Stability of slopes in Fissured Stiff Clay
Stability of slopes in Fissured Stiff Clay
(OP)
We are designing a widening of a road to become a motorway. The cut sections for widening have heights of 6-8 m. The existing slopes have been stable for about 30 years with a 2:1 slope, and the cut for widening will create the same side slope. the clay has cu=84kPa, c' =21 kPa & Phi'=22 Degrees. I estimated Phi' critical state from the q-P plot and found it to be about 27.5 degrees. The minimum Factor of Safety against slope failure is 1.3, and this cannot be fulfilled, if we use Phi'_critical state, without assuming a small adhesion of c'=2kPa. My questions are:
1- Is assuming c'=2kPa acceptable so as I use the soil critical state shear strength parameters (Critical State Soil Mechanics assume c'=0 at critical state), especialy the existing slopes haven't failed and have been there for 30 years?
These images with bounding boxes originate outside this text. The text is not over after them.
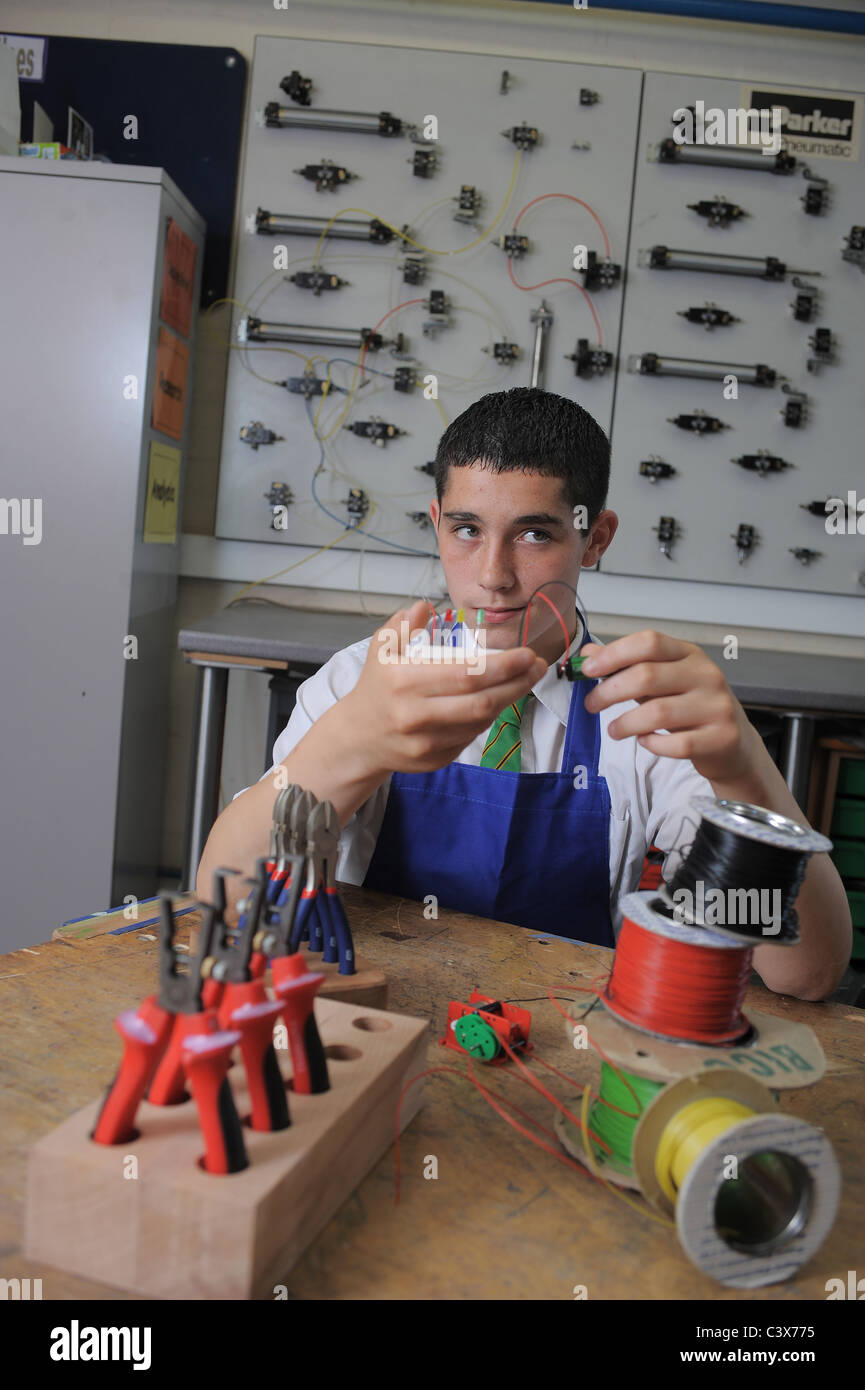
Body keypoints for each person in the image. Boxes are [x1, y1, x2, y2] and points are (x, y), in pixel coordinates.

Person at [196, 388, 851, 999]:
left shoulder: (644, 712)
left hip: (566, 1053)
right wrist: (348, 743)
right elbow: (225, 906)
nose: (493, 577)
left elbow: (804, 974)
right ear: (435, 523)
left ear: (594, 538)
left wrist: (748, 779)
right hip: (380, 1023)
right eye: (466, 529)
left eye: (534, 534)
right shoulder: (354, 683)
2- How to take into consideration the fissures in the clay (and the laminations in a laminated clay, if any)?
3- Do, I have to asume a minimum surcharge, as we do in the limit state design of reinforced slopes, retaining walls, ...etc?, or with the Partial safety factor of 1.3, such a surcharge is not needed?
Thank you
1- Is assuming c'=2kPa acceptable so as I use the soil critical state shear strength parameters (Critical State Soil Mechanics assume c'=0 at critical state), especialy the existing slopes haven't failed and have been there for 30 years?
2- How to take into consideration the fissures in the clay (and the laminations in a laminated clay, if any)?
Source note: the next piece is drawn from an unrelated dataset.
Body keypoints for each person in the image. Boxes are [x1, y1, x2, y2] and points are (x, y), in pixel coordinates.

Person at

3- Do, I have to asume a minimum surcharge, as we do in the limit state design of reinforced slopes, retaining walls, ...etc?, or with the Partial safety factor of 1.3, such a surcharge is not needed?
Thank you





RE: Stability of slopes in Fissured Stiff Clay
good luck
RE: Stability of slopes in Fissured Stiff Clay
I would like to ask you whether you have to use a minimum surcharge in the slope stability analysis or not?
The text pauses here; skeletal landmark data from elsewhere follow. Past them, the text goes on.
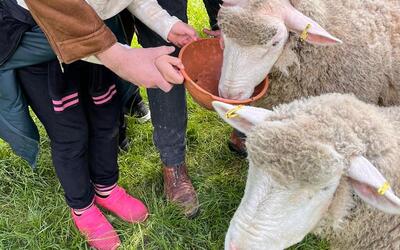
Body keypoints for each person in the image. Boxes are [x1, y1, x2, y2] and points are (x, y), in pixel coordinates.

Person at [1, 0, 197, 249]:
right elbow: (63, 20)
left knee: (106, 117)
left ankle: (106, 188)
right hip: (40, 40)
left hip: (102, 36)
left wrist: (166, 24)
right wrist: (121, 58)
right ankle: (82, 206)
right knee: (70, 134)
RE: Stability of slopes in Fissured Stiff Clay
RE: Stability of slopes in Fissured Stiff Clay
In Canada we use both limit states and servicability limit states for provincial and federal projects. Don't ask me why, except that some people like to have a foot in each to protect each of their feet.
jim
RE: Stability of slopes in Fissured Stiff Clay
Fissured clays?
After a recent review of Fang's Handbook, I found a couple of references, which reccomend to reduce Su by 75% or 50% if clay is fissured.
Laminations? I'm not aware of any suggestions, other than common sense: lamination= anisotropy, so if the visible laminations correspond to weaker silty and very thin layers, you might have a preferencial direction for the failure surface. And for drainage.
Do you use EC7 characteristic values in UK for slope + foundations design? (conservative estimates of resistance parameters?)
Do you follow EC8 guidelines for limit state slope stability
analysis?
One thing which is worrying everyone here in Italy is that, in strongly seismic areas and by limit state design in pseudo-static conditions, slopes will almost inevitably turn out to be unstable.
It's a known fact that pseudo-static is conservative, but coupled with characteristic values and strong inertial forces analysis are becoming atrocious.
I see only 2 ways out:
1) Fully probabilistic analysis
2) Newmark method
I never tried the latter. As far as I knmow, you have a displacement as an output. That's an added difficulty, because if the block displaces, it's not stable, at least in terms of regulatoy semantics.
No, out here we never apply a surcharge. Neither EC8 reccomends such practice.